How can parents help to prevent bullying at their child's school?
- Talk with and listen to your kids - every day. Research shows that approximately half the children who have been bullied never tell their parents about it. Children are often too ashamed of themselves to tell anyone; sometimes they feel that no one can help, not even their parents.1
- Spend time at school and recess. Research shows that 67% of bullying happens when adults are not present. Whether you can volunteer once a week or once a month, you can make a real difference just by showing up.
- Be a good example of kindness and leadership. Your kids learn a lot about power relationships from watching you. Any time you speak to another person in a hurtful or abusive way, you’re teaching your child that bullying is ok.
- Learn the signs. If you suspect that your child might be bullied, talk with your child’s teacher or find ways to observe his or her peer interactions to determine whether or not your suspicions might be correct.
- Create healthy anti-bullying habits early. Help develop anti-bullying and anti-victimization habits early in your children, as early as kindergarten. Coach your children what not to do - hitting, pushing, teasing, being mean to others. Equally if not more importantly, teach your children what to do - kindness, empathy, fair play, and turn-taking are critical skills for good peer relations.
- Help your child’s school address bullying effectively. Whether your children have been bullied or not, you should know what their school is doing to address bullying. Research shows that “zero-tolerance” policies aren’t effective. What works better are ongoing educational programs that help create a healthy social climate in the school.
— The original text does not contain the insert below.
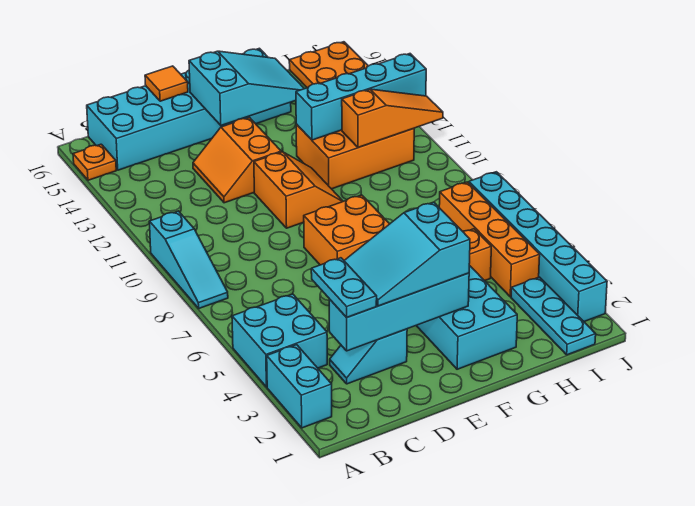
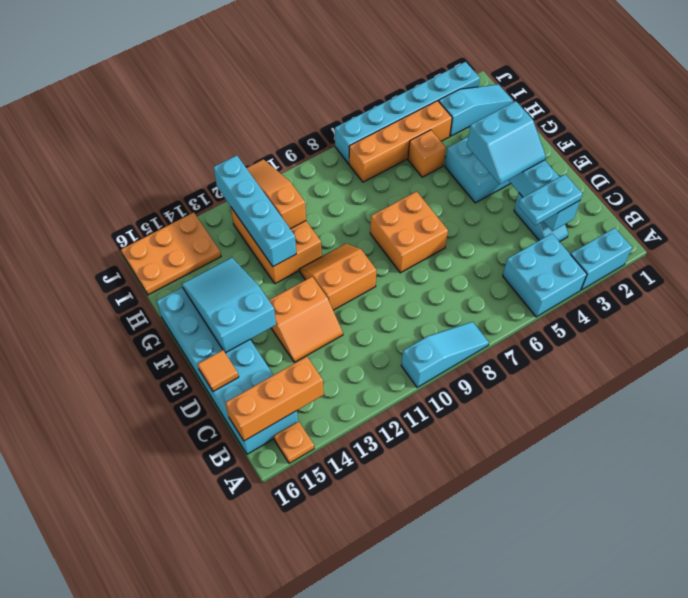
none -> orange 1x3 brick [226,357,324,441]
cyan 2x3 slope [344,202,470,306] -> cyan 2x2 slope [467,101,546,184]
cyan 1x3 plate [511,277,596,355] -> cyan 1x3 slope [439,84,513,136]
- Establish household rules about bullying. Your children need to hear from you explicitly that it’s not normal, okay, or tolerable for them to bully, to be bullied, or to stand by and watch other kids be bullied. If your child is bullying, you can help him or her find other ways to exert their personal power, status, and leadership at school. Work with your child, his or her teachers, and the principal to implement a kindness plan at school.
- Teach your child how to be a good witness. Children can often effectively diffuse a bullying situation by yelling “Stop! You’re bullying!” Must bullies stop within 10 seconds when someone tells him or her to stop.
- Spread the word that bullying should not be a normal part of childhood. Some adults hesitate to act when they observe or hear about bullying because they think of bullying as a typical phase of childhood that must be endured. It is important for everyone to understand that all forms of bullying - physical, verbal, social (gossip, rumors, exclusion from the group), and cyberbullying are NOT a normal part of childhood.
- Adults (teachers and parent volunteers) in the classroom should be aware of class social structures. Which children typically affiliate together? Which children are leaders and socially influential? Which children are socially marginalized? Purposefully pairing and grouping children so that children who bully and those who are victims can work together helps to prevent bullying outside the classroom.